As part of its rollout of Jobs and Infrastructure Investment Act funds, the U.S. Department of Transportation is seeking applicants for an estimated $196 million in grants to repair and upgrade natural gas pipelines.
DOT Secretary Pete Buttigieg said in a June 18 statement that the grants, to be used from fiscal year 2024 funds, will cover work such as “the repair and replacement of corroded and obsolete natural gas pipelines which in some cases have been underground for more than a century.” “
The Pipeline and Hazardous Materials Safety Administration, a DOT agency in charge of the pipeline grant program, he said the selected projects will also reduce the risk of methane leaks. The U.S. Environmental Protection Agency says methane is “more than 28 times more powerful than carbon dioxide at trapping heat in the atmosphere.”

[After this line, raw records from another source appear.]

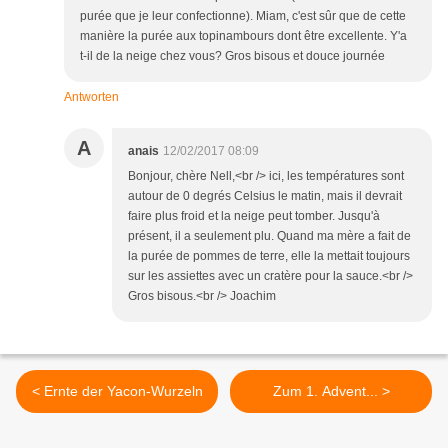
purée que je leur confectionne). Miam, c'est sûr que de cette
manière la purée aux topinambours dont être excellente. Y'a
t-il de la neige chez vous? Gros bisous et douce journée
Antworten
A
anais
12/02/2017 08:09
Bonjour, chère Nell,<br /> ici, les températures sont
autour de 0 degrés Celsius le matin, mais il devrait
faire plus froid et la neige peut tomber. Jusqu'à
présent, il a seulement plu. Quand ma mère a fait de
la purée de pommes de terre, elle la mettait toujours
sur les assiettes avec un cratère pour la sauce.<br />
Gros bisous.<br /> Joachim
< Ernte der Yacon-Wurzeln
Zum 1. Advent... >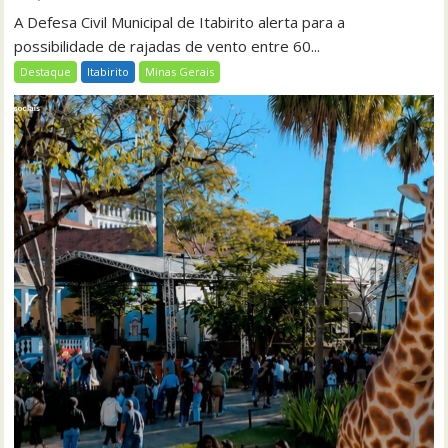
A Defesa Civil Municipal de Itabirito alerta para a
possibilidade de rajadas de vento entre 60...
Destaque
Itabirito
Minas Gerais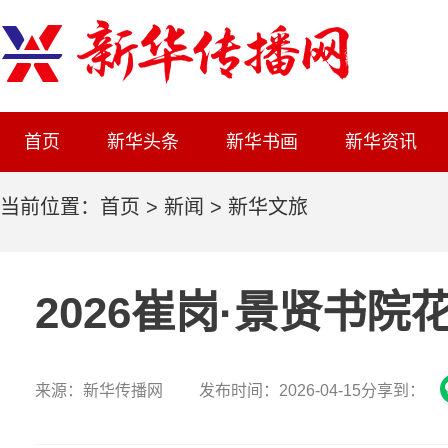
首页
新华头条
新华书画
新华资讯
当前位置：
首页
>
新闻
>
新华文旅
2026崔岗·景贤书
来源：新华传播网 发布时间：2026-04-15
分享到：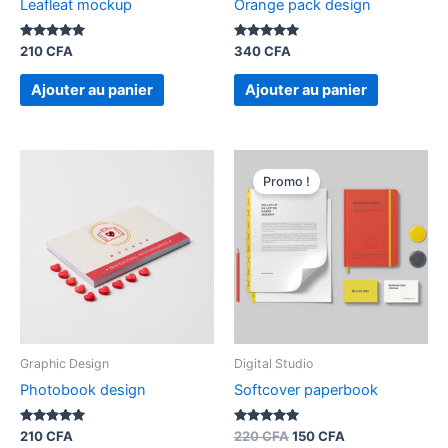
Leafleat mockup
Orange pack design
Note
Note
210
CFA
340
CFA
5.00
5.00
sur 5
sur 5
Ajouter au panier
Ajouter au panier
Le
Le
prix
prix
Promo !
initial
actuel
était :
est :
220 CFA.
150 CFA.
Graphic Design
Digital Studio
Photobook design
Softcover paperbook
Note
Note
210
CFA
220
CFA
150
CFA
5.00
5.00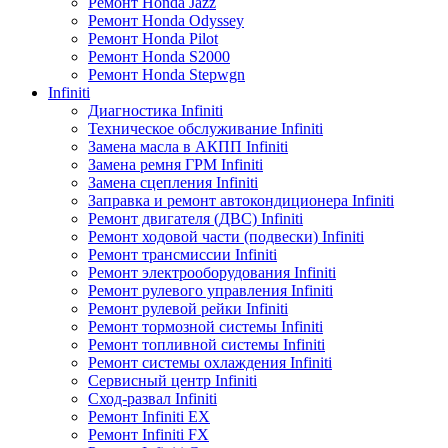
Ремонт Honda Jazz
Ремонт Honda Odyssey
Ремонт Honda Pilot
Ремонт Honda S2000
Ремонт Honda Stepwgn
Infiniti
Диагностика Infiniti
Техническое обслуживание Infiniti
Замена масла в АКПП Infiniti
Замена ремня ГРМ Infiniti
Замена сцепления Infiniti
Заправка и ремонт автокондиционера Infiniti
Ремонт двигателя (ДВС) Infiniti
Ремонт ходовой части (подвески) Infiniti
Ремонт трансмиссии Infiniti
Ремонт электрооборудования Infiniti
Ремонт рулевого управления Infiniti
Ремонт рулевой рейки Infiniti
Ремонт тормозной системы Infiniti
Ремонт топливной системы Infiniti
Ремонт системы охлаждения Infiniti
Сервисный центр Infiniti
Сход-развал Infiniti
Ремонт Infiniti EX
Ремонт Infiniti FX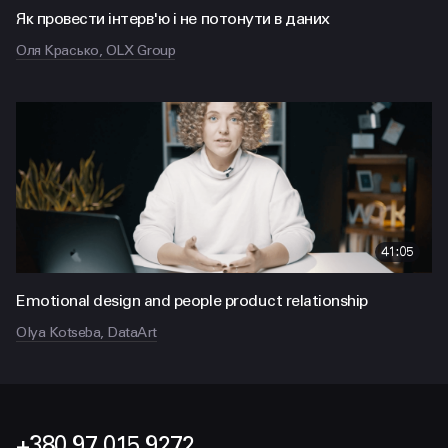
Як провести інтерв'ю і не потонути в даних
Оля Красько, OLX Group
41:05
Emotional design and people product relationship
Olya Kotseba, DataArt
+380 97 015 9272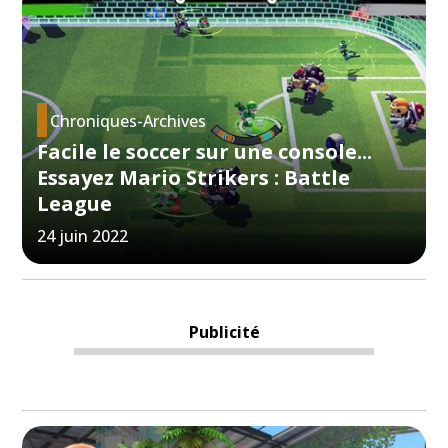
Chroniques-Archives
Facile le soccer sur une console...
Essayez Mario Strikers : Battle
League
24 juin 2022
Publicité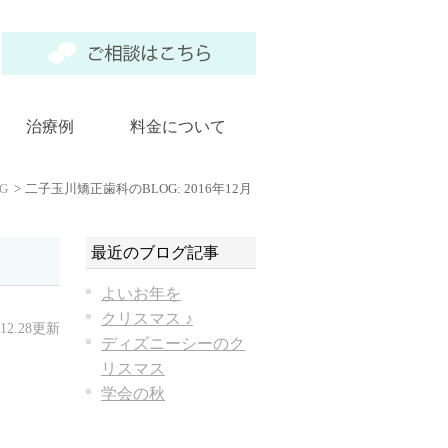
治療例
料金について
G
二子玉川矯正歯科のBLOG: 2016年12月
最近のブログ記事
よいお年を
クリスマス ♪
.12.28更新
ディズニーシーのク
リスマス
学会の秋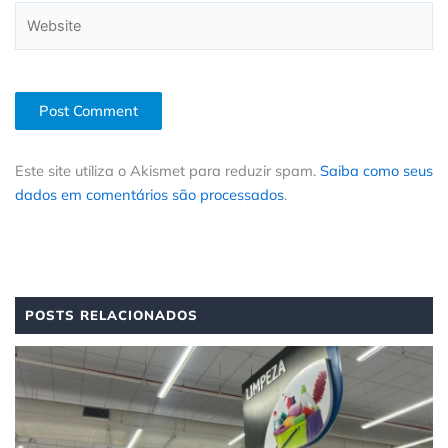
Website
Este site utiliza o Akismet para reduzir spam.
Saiba como seus
dados em comentários são processados
.
POSTS RELACIONADOS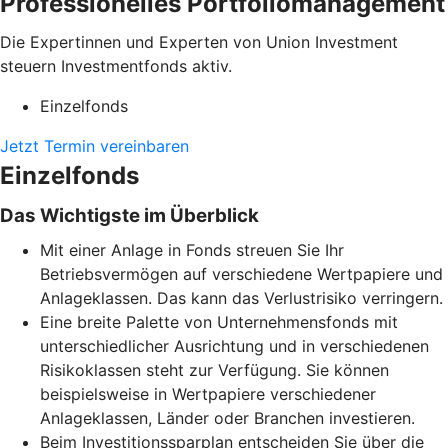
Professionelles Portfoliomanagement
Die Expertinnen und Experten von Union Investment
steuern Investmentfonds aktiv.
Einzelfonds
Jetzt Termin vereinbaren
Einzelfonds
Das Wichtigste im Überblick
Mit einer Anlage in Fonds streuen Sie Ihr
Betriebsvermögen auf verschiedene Wertpapiere und
Anlageklassen. Das kann das Verlustrisiko verringern.
Eine breite Palette von Unternehmensfonds mit
unterschiedlicher Ausrichtung und in verschiedenen
Risikoklassen steht zur Verfügung. Sie können
beispielsweise in Wertpapiere verschiedener
Anlageklassen, Länder oder Branchen investieren.
Beim Investitionssparplan entscheiden Sie über die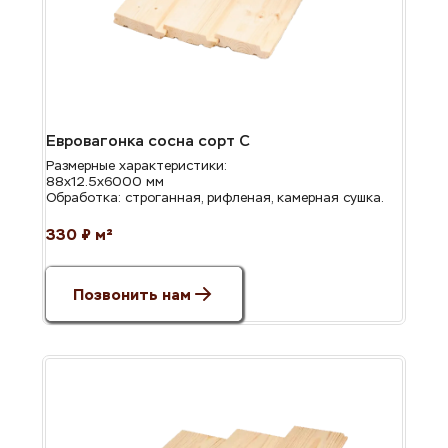
Евровагонка сосна сорт С
Размерные характеристики: 
88х12.5х6000 мм
Обработка: строганная, рифленая, камерная сушка.
330 ₽ м²
Позвонить нам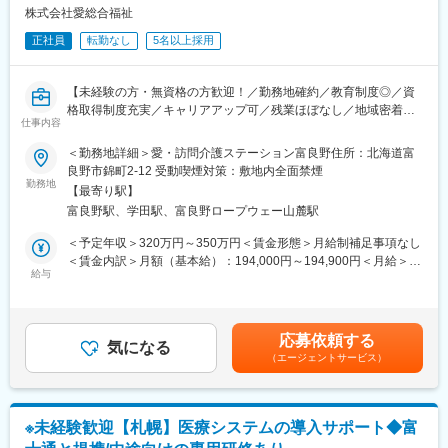
アップが見込めます。 ※実際に入社4年前後で所長になった中途入
株式会社愛総合福祉
高齢化社会のニーズに応え、12期連続増収・業界トップクラスの
社の方もいらっしゃいます。
実績を誇り、安定した基盤と成長性を兼ね備えています。
正社員
転勤なし
5名以上採用
■会社情報：
変更の範囲：会社の定める業務
当社は入院中に必要となるアメニティ(パジャマ・タオル・日用
【未経験の方・無資格の方歓迎！／勤務地確約／教育制度◎／資
品）をレンタルするアメニティサポートシステムを提供している
格取得制度充実／キャリアアップ可／残業ほぼなし／地域密着型
会社です。
仕事内容
の少人数介護施設／社会貢献性◎】
レンタルだけでなく、病院・介護施設内での申込の受付業務から
ご利用者への提供・回収・請求まで全て弊社で受け持っておりま
＜勤務地詳細＞愛・訪問介護ステーション富良野住所：北海道富
★介護現場で経験を積み、資格取得もしながら介護の専門職をめ
す。そのため医療・介護施設の業務負担の軽減もでき多くのメリ
良野市錦町2-12 受動喫煙対策：敷地内全面禁煙
ざしていただきます。
勤務地
ットがあります。拠点は北海道から九州まで展開し、毎年増収・
【最寄り駅】
増益と確実に業績伸長しています。
富良野駅、学田駅、富良野ロープウェー山麓駅
■業務内容
北海道富良野市を中心に、ご利用者様のご自宅へ訪問し、生活を
変更の範囲：会社の定める業務
＜予定年収＞320万円～350万円＜賃金形態＞月給制補足事項なし
支えるお仕事です。
＜賃金内訳＞月額（基本給）：194,000円～194,900円＜月給＞
給与
194,000円～194,900円＜昇給有無＞有＜残業手当＞有＜給与補足
・身体介護（入浴・排せつ・食事介助など）
＞2年目昇給あり。その他時間外手当通勤手当役職手当 など賃金
・生活援助（掃除・洗濯・買い物など）
はあくまでも目安の金額であり、選考を通じて上下する可能性が
・日常の見守りや声かけ
あります。月給(月額)は固定手当を含めた表記です。
応募依頼する
気になる
（エージェントサービス）
訪問介護は、流れ作業ではありません。
その方の生活空間の中で、その人らしさを守る支援を行います。
四季の移ろいを感じるこの町で、
ご利用者様の“当たり前の日常”を守ります。
※未経験歓迎【札幌】医療システムの導入サポート◆富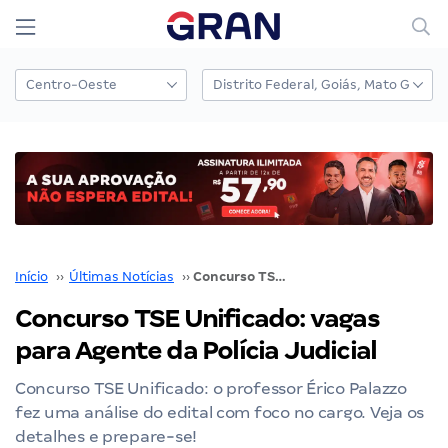
Início
››
Últimas Notícias
››
Concurso TSE Unificado: vagas para Agente da Polícia Judicial
Concurso TSE Unificado: vagas
para Agente da Polícia Judicial
Concurso TSE Unificado: o professor Érico Palazzo
fez uma análise do edital com foco no cargo. Veja os
detalhes e prepare-se!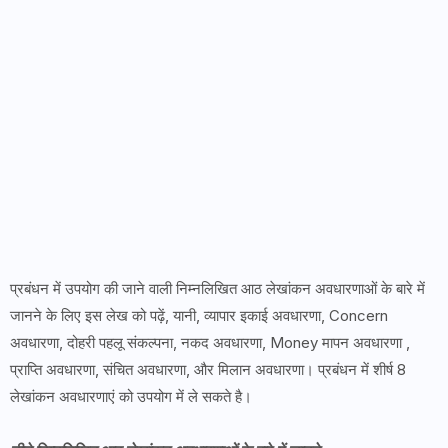
प्रबंधन में उपयोग की जाने वाली निम्नलिखित आठ लेखांकन अवधारणाओं के बारे में
जानने के लिए इस लेख को पढ़ें, यानी, व्यापार इकाई अवधारणा, Concern
अवधारणा, दोहरी पहलू संकल्पना, नकद अवधारणा, Money मापन अवधारणा ,
प्राप्ति अवधारणा, संचित अवधारणा, और मिलान अवधारणा। प्रबंधन में शीर्ष 8
लेखांकन अवधारणाएं को उपयोग में ले सकते है।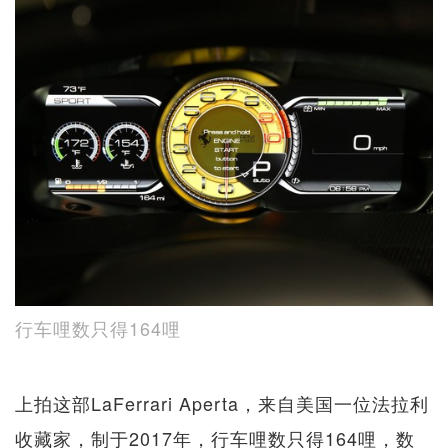
行车哩数只得164哩
上拍这部LaFerrari Aperta，来自美国一位法拉利
收藏家，制于2017年，行车哩数只得164哩，数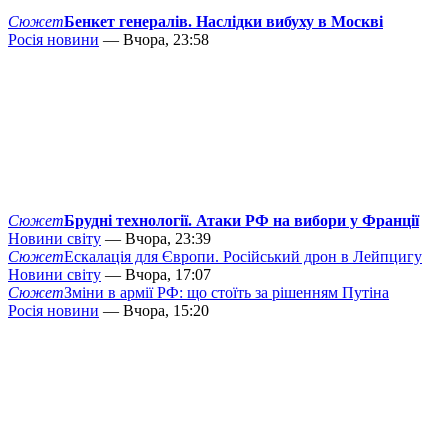
Сюжет
Бенкет генералів. Наслідки вибуху в Москві
Росія новини
— Вчора, 23:58
Сюжет
Брудні технології. Атаки РФ на вибори у Франції
Новини світу
— Вчора, 23:39
Сюжет
Ескалація для Європи. Російський дрон в Лейпцигу
Новини світу
— Вчора, 17:07
Сюжет
Зміни в армії РФ: що стоїть за рішенням Путіна
Росія новини
— Вчора, 15:20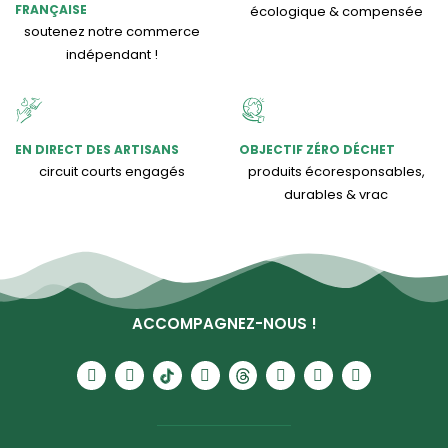
FRANÇAISE
écologique & compensée
soutenez notre commerce
indépendant !
EN DIRECT DES ARTISANS
OBJECTIF ZÉRO DÉCHET
circuit courts engagés
produits écoresponsables,
durables & vrac
ACCOMPAGNEZ-NOUS !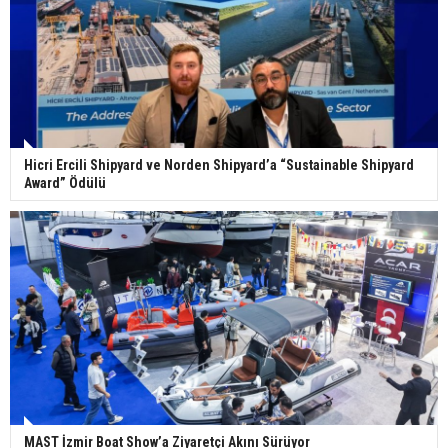
Hicri Ercili Shipyard ve Norden Shipyard’a “Sustainable Shipyard
Award” Ödülü
MAST İzmir Boat Show’a Ziyaretçi Akını Sürüyor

Assistant Administrator Tristan Brown said the first of its kind The program will save lives and ensure that “work that would otherwise take decades is completed in a matter of years.”
The infrastructure law provides a total of $1 billion over five years for the grants, which come from the Natural Gas Distribution Infrastructure Safety and Modernization Program, through which DOT has awarded about $600 million through now
Municipal or community-owned utilities are eligible for grants, except for for-profit organizations. The funds will focus on “high-risk and leak-prone natural gas distribution infrastructure,” the pipeline agency said.
Its May 9 notice formally opening the new round of grant applications said the maximum grant would be $125 million and the minimum grant would be $10,000.
The deadline for submitting applications is June 20, the agency said.